▸ What you should do: Each record below needs to be written out exactly as it appears.

═════ Extracted information ═════

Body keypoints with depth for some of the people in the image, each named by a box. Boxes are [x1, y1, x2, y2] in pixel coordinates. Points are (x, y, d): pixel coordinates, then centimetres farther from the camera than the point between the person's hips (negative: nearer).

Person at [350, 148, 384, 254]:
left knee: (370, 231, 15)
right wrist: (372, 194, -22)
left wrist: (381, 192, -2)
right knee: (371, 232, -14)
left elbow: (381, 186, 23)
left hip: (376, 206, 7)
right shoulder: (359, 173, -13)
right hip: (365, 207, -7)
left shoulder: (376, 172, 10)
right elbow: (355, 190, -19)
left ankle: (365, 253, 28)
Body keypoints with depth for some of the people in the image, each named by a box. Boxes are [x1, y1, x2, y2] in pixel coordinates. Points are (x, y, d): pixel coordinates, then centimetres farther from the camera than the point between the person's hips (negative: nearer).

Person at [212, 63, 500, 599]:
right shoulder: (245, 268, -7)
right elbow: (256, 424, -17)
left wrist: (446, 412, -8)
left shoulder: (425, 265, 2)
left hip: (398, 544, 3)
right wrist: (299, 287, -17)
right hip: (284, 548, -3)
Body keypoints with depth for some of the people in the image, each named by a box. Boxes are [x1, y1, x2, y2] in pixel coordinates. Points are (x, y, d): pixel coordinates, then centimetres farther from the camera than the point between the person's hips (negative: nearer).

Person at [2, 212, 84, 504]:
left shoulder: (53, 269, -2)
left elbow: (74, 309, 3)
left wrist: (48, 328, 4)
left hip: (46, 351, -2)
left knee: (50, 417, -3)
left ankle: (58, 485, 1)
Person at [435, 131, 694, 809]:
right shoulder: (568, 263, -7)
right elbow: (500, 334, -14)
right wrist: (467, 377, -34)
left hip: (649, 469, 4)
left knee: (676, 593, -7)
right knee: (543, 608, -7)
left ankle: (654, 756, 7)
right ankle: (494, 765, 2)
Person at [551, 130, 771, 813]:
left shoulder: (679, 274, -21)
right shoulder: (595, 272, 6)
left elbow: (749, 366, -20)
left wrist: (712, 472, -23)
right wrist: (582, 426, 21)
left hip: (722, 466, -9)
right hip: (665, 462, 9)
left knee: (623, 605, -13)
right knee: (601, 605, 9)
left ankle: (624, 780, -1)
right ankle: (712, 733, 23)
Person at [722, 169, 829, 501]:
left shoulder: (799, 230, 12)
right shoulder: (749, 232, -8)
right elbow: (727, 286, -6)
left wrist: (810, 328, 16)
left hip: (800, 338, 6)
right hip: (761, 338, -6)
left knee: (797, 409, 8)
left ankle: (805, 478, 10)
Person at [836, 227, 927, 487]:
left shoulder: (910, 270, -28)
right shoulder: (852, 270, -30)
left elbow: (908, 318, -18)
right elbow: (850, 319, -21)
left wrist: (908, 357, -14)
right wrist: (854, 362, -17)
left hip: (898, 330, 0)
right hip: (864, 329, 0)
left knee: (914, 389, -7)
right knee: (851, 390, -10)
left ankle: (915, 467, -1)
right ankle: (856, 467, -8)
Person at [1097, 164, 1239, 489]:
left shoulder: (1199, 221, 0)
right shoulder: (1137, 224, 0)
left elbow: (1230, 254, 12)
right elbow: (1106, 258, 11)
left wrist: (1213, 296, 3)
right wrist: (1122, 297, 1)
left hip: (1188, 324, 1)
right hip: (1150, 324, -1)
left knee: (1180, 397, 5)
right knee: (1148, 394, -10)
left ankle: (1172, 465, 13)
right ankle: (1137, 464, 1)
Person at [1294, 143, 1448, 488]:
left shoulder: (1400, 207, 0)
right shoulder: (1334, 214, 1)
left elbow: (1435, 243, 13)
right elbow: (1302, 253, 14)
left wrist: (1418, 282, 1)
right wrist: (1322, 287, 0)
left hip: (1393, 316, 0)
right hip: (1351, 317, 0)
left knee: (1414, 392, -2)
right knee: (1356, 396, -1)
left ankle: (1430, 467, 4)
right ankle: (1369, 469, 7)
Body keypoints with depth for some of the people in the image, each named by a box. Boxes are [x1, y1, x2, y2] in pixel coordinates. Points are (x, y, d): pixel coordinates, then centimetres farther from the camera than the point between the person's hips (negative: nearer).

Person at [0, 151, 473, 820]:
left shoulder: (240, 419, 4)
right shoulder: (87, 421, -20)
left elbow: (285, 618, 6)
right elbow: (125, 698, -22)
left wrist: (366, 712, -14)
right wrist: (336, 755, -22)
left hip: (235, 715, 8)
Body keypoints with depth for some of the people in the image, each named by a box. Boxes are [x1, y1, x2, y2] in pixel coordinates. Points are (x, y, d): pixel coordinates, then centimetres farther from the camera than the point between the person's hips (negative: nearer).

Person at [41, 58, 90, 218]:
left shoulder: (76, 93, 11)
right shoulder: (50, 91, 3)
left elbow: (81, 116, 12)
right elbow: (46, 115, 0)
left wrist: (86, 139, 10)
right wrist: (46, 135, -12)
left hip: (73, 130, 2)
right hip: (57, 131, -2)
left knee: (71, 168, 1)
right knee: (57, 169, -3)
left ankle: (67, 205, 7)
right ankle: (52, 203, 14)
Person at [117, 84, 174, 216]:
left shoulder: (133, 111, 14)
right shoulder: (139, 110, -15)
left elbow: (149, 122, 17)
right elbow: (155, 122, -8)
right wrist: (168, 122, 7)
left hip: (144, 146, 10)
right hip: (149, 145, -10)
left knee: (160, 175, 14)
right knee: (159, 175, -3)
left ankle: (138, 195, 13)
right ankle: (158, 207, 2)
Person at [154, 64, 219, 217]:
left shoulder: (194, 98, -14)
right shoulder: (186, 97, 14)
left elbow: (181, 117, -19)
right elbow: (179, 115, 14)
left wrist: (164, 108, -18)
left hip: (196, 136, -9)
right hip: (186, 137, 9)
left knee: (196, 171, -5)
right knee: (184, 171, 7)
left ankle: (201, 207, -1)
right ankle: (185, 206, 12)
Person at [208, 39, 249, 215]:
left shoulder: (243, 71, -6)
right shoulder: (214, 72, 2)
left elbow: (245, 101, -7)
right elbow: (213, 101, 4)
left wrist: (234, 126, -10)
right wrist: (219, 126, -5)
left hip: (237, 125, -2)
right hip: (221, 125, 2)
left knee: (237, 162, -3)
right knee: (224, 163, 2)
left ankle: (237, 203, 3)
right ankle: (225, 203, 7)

═════

▸ Answer box:
Body keypoints with depth for some of the people in the image, each named by a box. Boxes are [x1, y1, x2, y2] in pixel coordinates. Points are (x, y, d): pixel coordinates, then centimetres farther from the camera than the point between the person's hips (negative: nearer).

Person at [350, 148, 384, 254]:
left knee: (370, 231, 15)
right wrist: (372, 194, -22)
left wrist: (381, 192, -2)
right knee: (371, 232, -14)
left elbow: (381, 186, 23)
left hip: (376, 206, 7)
right shoulder: (359, 173, -13)
right hip: (365, 207, -7)
left shoulder: (376, 172, 10)
right elbow: (355, 190, -19)
left ankle: (365, 253, 28)
Body keypoints with depth for some of the people in the image, each named by a box. Boxes are [x1, y1, x2, y2] in pixel coordinates. Points are (x, y, d): pixel coordinates, then centimetres farther from the camera than the point between the person's hips (negative: nearer).

Person at [212, 63, 500, 599]:
right shoulder: (245, 268, -7)
right elbow: (256, 424, -17)
left wrist: (446, 412, -8)
left shoulder: (425, 265, 2)
left hip: (398, 544, 3)
right wrist: (299, 287, -17)
right hip: (284, 548, -3)
Body keypoints with depth for some of the people in the image, each named by a box. Boxes are [x1, y1, x2, y2] in pixel coordinates. Points are (x, y, d): pixel coordinates, then centimetres farther from the camera than the point between the person's hips (negative: nearer).

Person at [2, 212, 84, 504]:
left shoulder: (53, 269, -2)
left elbow: (74, 309, 3)
left wrist: (48, 328, 4)
left hip: (46, 351, -2)
left knee: (50, 417, -3)
left ankle: (58, 485, 1)
Person at [435, 131, 694, 809]:
right shoulder: (568, 263, -7)
right elbow: (500, 334, -14)
right wrist: (467, 377, -34)
left hip: (649, 469, 4)
left knee: (676, 593, -7)
right knee: (543, 608, -7)
left ankle: (654, 756, 7)
right ankle: (494, 765, 2)
Person at [551, 130, 771, 813]:
left shoulder: (679, 274, -21)
right shoulder: (595, 272, 6)
left elbow: (749, 366, -20)
left wrist: (712, 472, -23)
right wrist: (582, 426, 21)
left hip: (722, 466, -9)
right hip: (665, 462, 9)
left knee: (623, 605, -13)
right knee: (601, 605, 9)
left ankle: (624, 780, -1)
right ankle: (712, 733, 23)
Person at [722, 169, 829, 501]:
left shoulder: (799, 230, 12)
right shoulder: (749, 232, -8)
right elbow: (727, 286, -6)
left wrist: (810, 328, 16)
left hip: (800, 338, 6)
right hip: (761, 338, -6)
left knee: (797, 409, 8)
left ankle: (805, 478, 10)
Person at [836, 227, 927, 487]:
left shoulder: (910, 270, -28)
right shoulder: (852, 270, -30)
left elbow: (908, 318, -18)
right elbow: (850, 319, -21)
left wrist: (908, 357, -14)
right wrist: (854, 362, -17)
left hip: (898, 330, 0)
right hip: (864, 329, 0)
left knee: (914, 389, -7)
right knee: (851, 390, -10)
left ankle: (915, 467, -1)
right ankle: (856, 467, -8)
Person at [1097, 164, 1239, 489]:
left shoulder: (1199, 221, 0)
right shoulder: (1137, 224, 0)
left elbow: (1230, 254, 12)
right elbow: (1106, 258, 11)
left wrist: (1213, 296, 3)
right wrist: (1122, 297, 1)
left hip: (1188, 324, 1)
right hip: (1150, 324, -1)
left knee: (1180, 397, 5)
right knee: (1148, 394, -10)
left ankle: (1172, 465, 13)
right ankle: (1137, 464, 1)
Person at [1294, 143, 1448, 488]:
left shoulder: (1400, 207, 0)
right shoulder: (1334, 214, 1)
left elbow: (1435, 243, 13)
right elbow: (1302, 253, 14)
left wrist: (1418, 282, 1)
right wrist: (1322, 287, 0)
left hip: (1393, 316, 0)
right hip: (1351, 317, 0)
left knee: (1414, 392, -2)
right knee: (1356, 396, -1)
left ankle: (1430, 467, 4)
right ankle: (1369, 469, 7)
Body keypoints with depth for some of the people in the image, each named by a box. Boxes are [x1, y1, x2, y2] in pixel coordinates. Points are (x, y, d): pixel coordinates, then centimetres farther from the camera than the point between the person's hips (negative: nearer).

Person at [0, 151, 473, 820]:
left shoulder: (240, 419, 4)
right shoulder: (87, 421, -20)
left elbow: (285, 618, 6)
right elbow: (125, 698, -22)
left wrist: (366, 712, -14)
right wrist: (336, 755, -22)
left hip: (235, 715, 8)
Body keypoints with depth for some of the people in the image, each named by a box. Boxes are [x1, y1, x2, y2] in pixel coordinates. Points are (x, y, d): pixel coordinates, then centimetres farther from the camera than the point between the person's hips (negative: nearer).

Person at [41, 58, 90, 218]:
left shoulder: (76, 93, 11)
right shoulder: (50, 91, 3)
left elbow: (81, 116, 12)
right elbow: (46, 115, 0)
left wrist: (86, 139, 10)
right wrist: (46, 135, -12)
left hip: (73, 130, 2)
right hip: (57, 131, -2)
left knee: (71, 168, 1)
right knee: (57, 169, -3)
left ankle: (67, 205, 7)
right ankle: (52, 203, 14)
Person at [117, 84, 174, 216]:
left shoulder: (133, 111, 14)
right shoulder: (139, 110, -15)
left elbow: (149, 122, 17)
right elbow: (155, 122, -8)
right wrist: (168, 122, 7)
left hip: (144, 146, 10)
right hip: (149, 145, -10)
left knee: (160, 175, 14)
right knee: (159, 175, -3)
left ankle: (138, 195, 13)
right ankle: (158, 207, 2)
Person at [154, 64, 219, 217]:
left shoulder: (194, 98, -14)
right shoulder: (186, 97, 14)
left elbow: (181, 117, -19)
right elbow: (179, 115, 14)
left wrist: (164, 108, -18)
left hip: (196, 136, -9)
right hip: (186, 137, 9)
left knee: (196, 171, -5)
right knee: (184, 171, 7)
left ankle: (201, 207, -1)
right ankle: (185, 206, 12)
Person at [208, 39, 249, 215]:
left shoulder: (243, 71, -6)
right shoulder: (214, 72, 2)
left elbow: (245, 101, -7)
right elbow: (213, 101, 4)
left wrist: (234, 126, -10)
right wrist: (219, 126, -5)
left hip: (237, 125, -2)
right hip: (221, 125, 2)
left knee: (237, 162, -3)
right knee: (224, 163, 2)
left ankle: (237, 203, 3)
right ankle: (225, 203, 7)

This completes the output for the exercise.